イノベーションのジレンマとは、既に成功した企業が、持続的イノベーションだけになって、既存事業の価値を破壊するような破壊的イノベーションを起こすことができなくなる状態を表しています。

日本企業は既に持続的イノベーションしか起こしていない


だとすると、日本企業が行っている多くのイノベーションは、持続的イノベーションです。

トヨタが誇るハイブリッド車もしかり。

米テスラが手掛けるEVも、教授によれば、持続的なものです。

なぜなら、テスラのEVは高級で、富裕層に向けたものだからです。

本当に多くの人に普及するためには、破壊的イノベーションを起こさなければなりません。

破壊的イノベーションを引き起こそうとする中国メーカー


教授が破壊的なものとして挙げるのは、中国におけるEVの開発です。

中国の自動車メーカーは、自国の一般消費者に販売するために、低価格製品を製造販売しています。

たとえば北京では、15台に1台がEVだ。非常にシンプルな製品で、フロントシートは1人乗り。細い通りでも走れるよう車幅が狭い。スチールでなくプラスチック製だ。
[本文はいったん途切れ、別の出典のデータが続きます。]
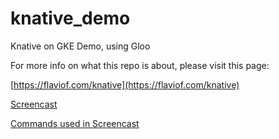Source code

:# knative_demo
Knative on GKE Demo, using Gloo

For more info on what this repo is about, please visit this page:

[https://flaviof.com/knative](https://flaviof.com/knative)

[Screencast](https://youtu.be/kIOW7kzWY8s)

[Commands used in Screencast](https://github.com/flavio-fernandes/knative_demo/blob/master/slides/presentationWorkflow.pdf)

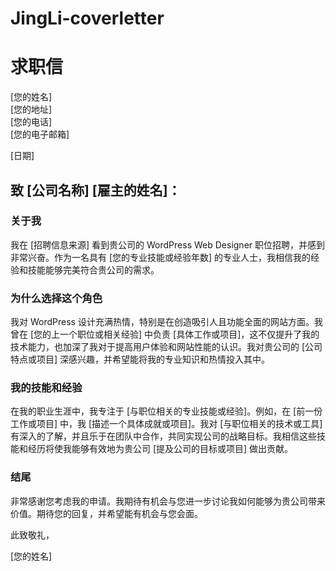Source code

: # JingLi-coverletter
# 求职信

[您的姓名]  
[您的地址]  
[您的电话]  
[您的电子邮箱]  

[日期]

## 致 [公司名称] [雇主的姓名]：

### 关于我
我在 [招聘信息来源] 看到贵公司的 WordPress Web Designer 职位招聘，并感到非常兴奋。作为一名具有 [您的专业技能或经验年数] 的专业人士，我相信我的经验和技能能够完美符合贵公司的需求。

### 为什么选择这个角色
我对 WordPress 设计充满热情，特别是在创造吸引人且功能全面的网站方面。我曾在 [您的上一个职位或相关经验] 中负责 [具体工作或项目]，这不仅提升了我的技术能力，也加深了我对于提高用户体验和网站性能的认识。我对贵公司的 [公司特点或项目] 深感兴趣，并希望能将我的专业知识和热情投入其中。

### 我的技能和经验
在我的职业生涯中，我专注于 [与职位相关的专业技能或经验]。例如，在 [前一份工作或项目] 中，我 [描述一个具体成就或项目]。我对 [与职位相关的技术或工具] 有深入的了解，并且乐于在团队中合作，共同实现公司的战略目标。我相信这些技能和经历将使我能够有效地为贵公司 [提及公司的目标或项目] 做出贡献。

### 结尾
非常感谢您考虑我的申请。我期待有机会与您进一步讨论我如何能够为贵公司带来价值。期待您的回复，并希望能有机会与您会面。

此致敬礼，

[您的姓名]
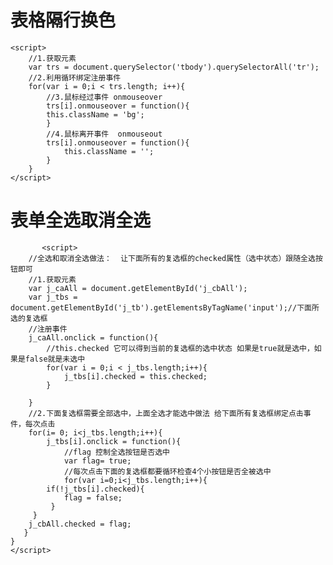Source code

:    # 表格隔行换色
    <script> 
        //1.获取元素
        var trs = document.querySelector('tbody').querySelectorAll('tr');
        //2.利用循环绑定注册事件
        for(var i = 0;i < trs.length; i++){
            //3.鼠标经过事件 onmouseover
            trs[i].onmouseover = function(){
            this.className = 'bg';
            }
            //4.鼠标离开事件  onmouseout
            trs[i].onmouseover = function(){
                this.className = '';
            }
        }
    </script>
#     表单全选取消全选
           <script>
        //全选和取消全选做法：  让下面所有的复选框的checked属性（选中状态）跟随全选按钮即可
        //1.获取元素
        var j_caAll = document.getElementById('j_cbAll');
        var j_tbs = document.getElementById('j_tb').getElementsByTagName('input');//下面所选的复选框
        //注册事件
        j_caAll.onclick = function(){
            //this.checked 它可以得到当前的复选框的选中状态 如果是true就是选中，如果是false就是未选中
            for(var i = 0;i < j_tbs.length;i++){
                j_tbs[i].checked = this.checked;
            }
            
        }
        //2.下面复选框需要全部选中，上面全选才能选中做法 给下面所有复选框绑定点击事件，每次点击
        for(i= 0; i<j_tbs.length;i++){
            j_tbs[i].onclick = function(){
                //flag 控制全选按钮是否选中
                var flag= true;
                //每次点击下面的复选框都要循环检查4个小按钮是否全被选中
                for(var i=0;i<j_tbs.length;i++){
            if(!j_tbs[i].checked){
                flag = false;
             }
         }
        j_cbAll.checked = flag;
       }
    }
    </script>
    
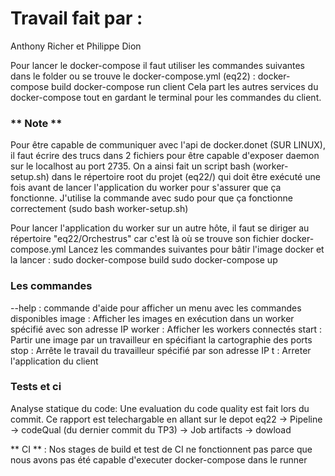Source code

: # Travail fait par :
Anthony Richer et Philippe Dion

Pour lancer le docker-compose il faut utiliser les commandes suivantes dans le folder ou se trouve le docker-compose.yml (eq22) : 
docker-compose build
docker-compose run client
Cela part les autres services du docker-compose tout en gardant le terminal pour les commandes du client.

### ** Note **
 Pour être capable de communiquer avec l'api de docker.donet (SUR LINUX), il faut écrire des trucs dans 2 fichiers pour être capable d'exposer daemon sur le localhost au port 2735. On a ainsi fait un script bash (worker-setup.sh) dans le répertoire root du projet (eq22/) qui doit être exécuté une fois avant de lancer l'application du worker pour s'assurer que ça fonctionne. J'utilise la commande avec sudo pour que ça fonctionne correctement (sudo bash worker-setup.sh)

Pour lancer l'application du worker sur un autre hôte, il faut se diriger au répertoire "eq22/Orchestrus" car c'est là où se trouve son fichier docker-compose.yml
Lancez les commandes suivantes pour bâtir l'image docker et la lancer :
sudo docker-compose build
sudo docker-compose up


### Les commandes
--help : commande d'aide pour afficher un menu avec les commandes disponibles
image : Afficher les images en exécution dans un worker spécifié avec son adresse IP
worker : Afficher les workers connectés
start : Partir une image par un travailleur en spécifiant la cartographie des ports
stop : Arrête le travail du travailleur spécifié par son adresse IP
t : Arreter l'application du client


### Tests et ci
Analyse statique du code: Une evaluation du code quality est fait lors du commit. Ce rapport est telechargable en allant sur le depot eq22 -> Pipeline -> codeQual (du dernier commit du TP3) -> Job artifacts -> dowload

** CI ** :
Nos stages de build et test de CI ne fonctionnent pas parce que nous avons pas été capable d'executer docker-compose dans le runner
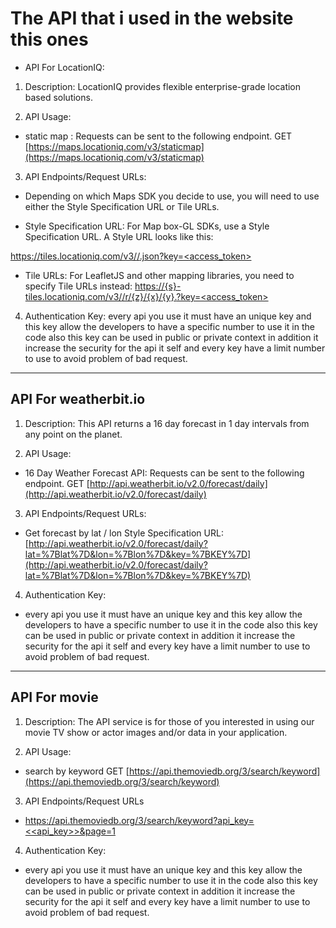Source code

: # The API that i used in the website this ones

- API For LocationIQ:

1. Description:
 LocationIQ provides flexible enterprise-grade location based solutions.

2. API Usage:

- static map : Requests can be sent to the following endpoint.
GET [https://maps.locationiq.com/v3/staticmap](https://maps.locationiq.com/v3/staticmap)

3. API Endpoints/Request URLs:

- Depending on which Maps SDK you decide to use, you will need to use either the Style Specification URL or Tile URLs.

- Style Specification URL:
For Map box-GL SDKs, use a Style Specification URL. A Style URL looks like this:

[https://tiles.locationiq.com/v3/<theme>/<type>.json?key=<access_token>
](https://tiles.locationiq.com/v3/<theme>/<type>.json?key=<access_token>
)

- Tile URLs:
For LeafletJS and other mapping libraries, you need to specify Tile URLs instead:
[https://{s}-tiles.locationiq.com/v3/<theme>/r/{z}/{x}/{y}.<format>?key=<access_token>](https://{s}-tiles.locationiq.com/v3/<theme>/r/{z}/{x}/{y}.<format>?key=<access_token>)

4. Authentication Key: every api you use it must have an unique key and this key allow the developers to have a specific number to use it in the code  also this key can be used in public or private context in addition it increase the security for the api it self and every key have a limit number to use to avoid problem of bad request.

***

## API For weatherbit.io

1. Description: This API returns a 16 day forecast in 1 day intervals from any point on the planet.

2. API Usage:

- 16 Day Weather Forecast API: Requests can be sent to the following endpoint.
GET [http://api.weatherbit.io/v2.0/forecast/daily](http://api.weatherbit.io/v2.0/forecast/daily)

3. API Endpoints/Request URLs:

- Get forecast by lat / lon Style Specification URL:
[http://api.weatherbit.io/v2.0/forecast/daily?lat=%7Blat%7D&lon=%7Blon%7D&key=%7BKEY%7D](http://api.weatherbit.io/v2.0/forecast/daily?lat=%7Blat%7D&lon=%7Blon%7D&key=%7BKEY%7D)

4. Authentication Key:

- every api you use it must have an unique key and this key allow the developers to have a specific number to use it in the code  also this key can be used in public or private context in addition it increase the security for the api it self and every key have a limit number to use to avoid problem of bad request.

***

## API For movie

1. Description: The API service is for those of you interested in using our movie TV show or actor images and/or data in your application.

2. API Usage:

- search by keyword GET
[https://api.themoviedb.org/3/search/keyword](https://api.themoviedb.org/3/search/keyword)

3. API Endpoints/Request URLs

- [https://api.themoviedb.org/3/search/keyword?api_key=<<api_key>>&page=1](https://api.themoviedb.org/3/search/keyword?api_key=<<api_key>>&page=1)

4. Authentication Key:

- every api you use it must have an unique key and this key allow the developers to have a specific number to use it in the code  also this key can be used in public or private context in addition it increase the security for the api it self and every key have a limit number to use to avoid problem of bad request.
今年、中国ではこうしたシンプルなEVの販売台数が約40万台に達する見込みである。これこそが破壊的イノベーションだ。

先日、中国が国を挙げてEV産業を振興しているという記事を書きました。強引なやり方に、さすが中国!と揶揄して書きましたが、そのような部分だけに注目してはいけませんでした。

さすが中国 エコカー規制でやりたい放題

中国メーカーは、国の保護政策の恩恵を受けながらでも、着実に破壊的イノベーションを引き起こそうとしていたわけです。
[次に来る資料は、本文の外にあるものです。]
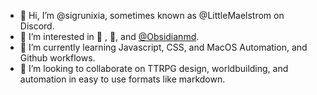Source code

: - 👋 Hi, I’m @sigrunixia, sometimes known as @LittleMaelstrom on Discord. 
- 👀 I’m interested in 🌮 , 🐲, and [@Obsidianmd](https://github.com/obsidianmd).
- 🌱 I’m currently learning Javascript, CSS, and MacOS Automation, and Github workflows.
- 💞️ I’m looking to collaborate on TTRPG design, worldbuilding, and automation in easy to use formats like markdown. 


<!--START_SECTION_PROFILE_VIEWS:readme-info-->
<!--END_SECTION_PROFILE_VIEWS:readme-info-->

<!--START_SECTION_LINES_OF_CODE:readme-info-->
<!--END_SECTION_LINES_OF_CODE:readme-info-->

<!--START_CONTRIBUTIONS:readme-info-->
<!--END_CONTRIBUTIONS:readme-info-->

<!--START_SECTION_DAILY_COMMIT:readme-info-->
<!--END_SECTION_DAILY_COMMIT:readme-info-->

<!--START_SECTION_WEEKLY_COMMIT:readme-info-->
<!--END_SECTION_WEEKLY_COMMIT:readme-info-->

<!--START_SECTION_LANGUAGE:readme-info-->
<!--END_SECTION_LANGUAGE:readme-info-->
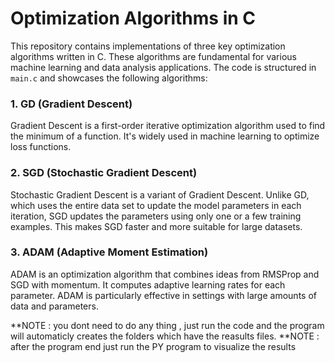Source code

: # Optimization Algorithms in C

This repository contains implementations of three key optimization algorithms written in C. These algorithms are fundamental for various machine learning and data analysis applications. The code is structured in `main.c` and showcases the following algorithms:

### 1. GD (Gradient Descent)
Gradient Descent is a first-order iterative optimization algorithm used to find the minimum of a function. It's widely used in machine learning to optimize loss functions.

### 2. SGD (Stochastic Gradient Descent)
Stochastic Gradient Descent is a variant of Gradient Descent. Unlike GD, which uses the entire data set to update the model parameters in each iteration, SGD updates the parameters using only one or a few training examples. This makes SGD faster and more suitable for large datasets.

### 3. ADAM (Adaptive Moment Estimation)
ADAM is an optimization algorithm that combines ideas from RMSProp and SGD with momentum. It computes adaptive learning rates for each parameter. ADAM is particularly effective in settings with large amounts of data and parameters.

**NOTE : you dont need to do any thing , just run the code and the program will automaticly creates the folders which have the reasults files.
**NOTE : after the program end just run the PY program to visualize the results
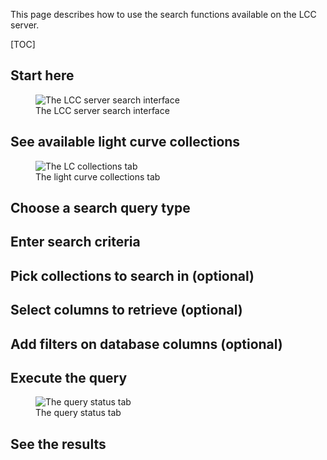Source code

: This page describes how to use the search functions available on the LCC
server.

[TOC]

## Start here

<figure class="figure">
<img src="/server-static/lcc-server-search-conesearch.png"
     class="figure-img img-fluid"
     alt="The LCC server search interface">
<figcaption class="figure-caption text-center">The LCC server search interface</figcaption>
</figure>

## See available light curve collections

<figure class="figure">
  <img src="/server-static/lcc-server-search-collections.png"
       class="figure-img img-fluid"
       alt="The LC collections tab">
  <figcaption class="figure-caption text-center">
    The light curve collections tab
  </figcaption>
</figure>


## Choose a search query type

## Enter search criteria

## Pick collections to search in (optional)

## Select columns to retrieve (optional)

## Add filters on database columns (optional)

## Execute the query

<figure class="figure">
  <img src="/server-static/lcc-server-search-query-status.png"
       class="figure-img img-fluid"
       alt="The query status tab">
  <figcaption class="figure-caption text-center">
    The query status tab
  </figcaption>
</figure>


## See the results
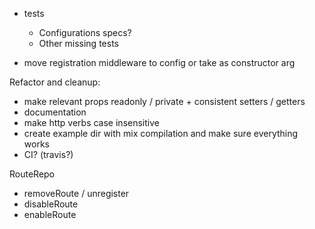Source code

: - tests
    - Configurations specs?
    - Other missing tests

- move registration middleware to config or take as constructor arg

Refactor and cleanup:
- make relevant props readonly / private + consistent setters / getters
- documentation
- make http verbs case insensitive
- create example dir with mix compilation and make sure everything works
- CI? (travis?)

RouteRepo
- removeRoute / unregister
- disableRoute
- enableRoute
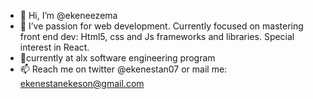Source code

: - 👋 Hi, I’m @ekeneezema
- 👀 I’ve passion for web development. Currently focused on mastering front end dev: Html5, css and Js frameworks and libraries. Special interest in React.
- 🌱currently at alx software engineering program
- 📫 Reach me on twitter @ekenestan07 or mail me: ekenestanekeson@gmail.com
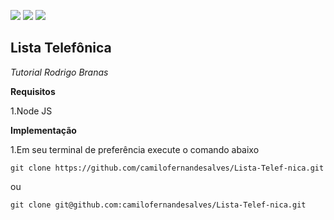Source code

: ![](https://img.shields.io/badge/Angular-1.5.9-red.svg) ![](https://img.shields.io/badge/NodeJS-6.9.1-green.svg) ![](https://img.shields.io/badge/Status-Completed-green.svg)

## Lista Telefônica
_Tutorial Rodrigo Branas_

**Requisitos**

1.Node JS

**Implementação**

1.Em seu terminal de preferência execute o comando abaixo

`git clone https://github.com/camilofernandesalves/Lista-Telef-nica.git`

ou

`git clone git@github.com:camilofernandesalves/Lista-Telef-nica.git`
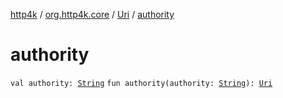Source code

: [http4k](../../index.md) / [org.http4k.core](../index.md) / [Uri](index.md) / [authority](./authority.md)

# authority

`val authority: `[`String`](https://kotlinlang.org/api/latest/jvm/stdlib/kotlin/-string/index.html)
`fun authority(authority: `[`String`](https://kotlinlang.org/api/latest/jvm/stdlib/kotlin/-string/index.html)`): `[`Uri`](index.md)
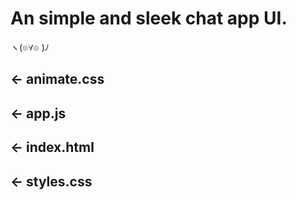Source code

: # An simple and sleek chat app UI.


ヽ(๏∀๏ )ﾉ

## ← animate.css

## ← app.js

## ← index.html

## ← styles.css





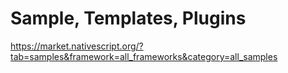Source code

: # Sample, Templates, Plugins 
https://market.nativescript.org/?tab=samples&framework=all_frameworks&category=all_samples <br/>
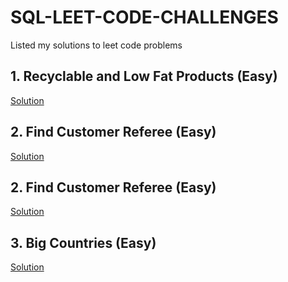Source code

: # SQL-LEET-CODE-CHALLENGES<br>
Listed my solutions to leet code problems
## 1. Recyclable and Low Fat Products (Easy)
[Solution](https://github.com/sebastianBaquero98/Recyclable-and-Low-Fat-Products)

## 2. Find Customer Referee (Easy)
[Solution](https://github.com/sebastianBaquero98/Find-Customer-Referee)

## 2. Find Customer Referee (Easy)
[Solution](https://github.com/sebastianBaquero98/Find-Customer-Referee)

## 3. Big Countries (Easy)
[Solution](https://github.com/sebastianBaquero98/Big-Countries)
日本のレベルからすると玩具みたいなもので、安全性基準に疑問が残りますが、それでも産業を変えてしまうような爆発的なイノベーションは、このような未熟な技術から起こるのではないか。

かつて二輪車でホンダが引き起こしたような、普通乗用車でトヨタが引き起こしたようなことが、中国メーカーによって引き起こされているのかも知れません。

日本の自動車メーカーが生き残る唯一の道は


クリステンセン教授は、やはりトヨタの姿勢を問題視していますね。

既存の産業の縮小を恐れて、破壊的イノベーションに対応しようとしないトヨタは、いずれ中国メーカーに駆逐されてしまうと警鐘を鳴らしています。

トヨタが生き残る唯一の道は、中国メーカーが取り組むような低価格顧客層向けの製品づくりに取り組むこと。既存商品の利益を破壊してしまうような分野に取り組まなければならない。と仰っています。
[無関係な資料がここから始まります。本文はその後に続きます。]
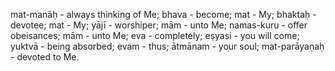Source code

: mat-manāḥ - always thinking of Me; bhava - become; mat - My; bhaktaḥ - devotee; mat - My; yājī - worshiper; mām - unto Me; namas-kuru - offer obeisances; mām - unto Me; eva - completely; eṣyasi - you will come; yuktvā - being absorbed; evam - thus; ātmānam - your soul; mat-parāyaṇaḥ - devoted to Me.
トヨタなど日本の自動車会社が生き残る唯一の道は、(EVの)新事業を別組織で起こすことだ。自社の傘下に置いてもいいが、営業チームやブランド、流通組織は別にすべきだ。「破壊」を起こすには、既存事業とは収益の仕組みを分ける必要がある。このルールに従えば、成功も夢ではない。

日本のメーカーが抱える最大の問題は成長が見込めないことだが、低価格でシンプルなEVにこそ成長の可能性が眠っている。成長は下位市場にあるのだ。

まったくもってその通りだと思います。

そのへんの理屈は、トヨタも重々承知のことだとは思いますが、それでも動けないのは、それがジレンマである所以ですね。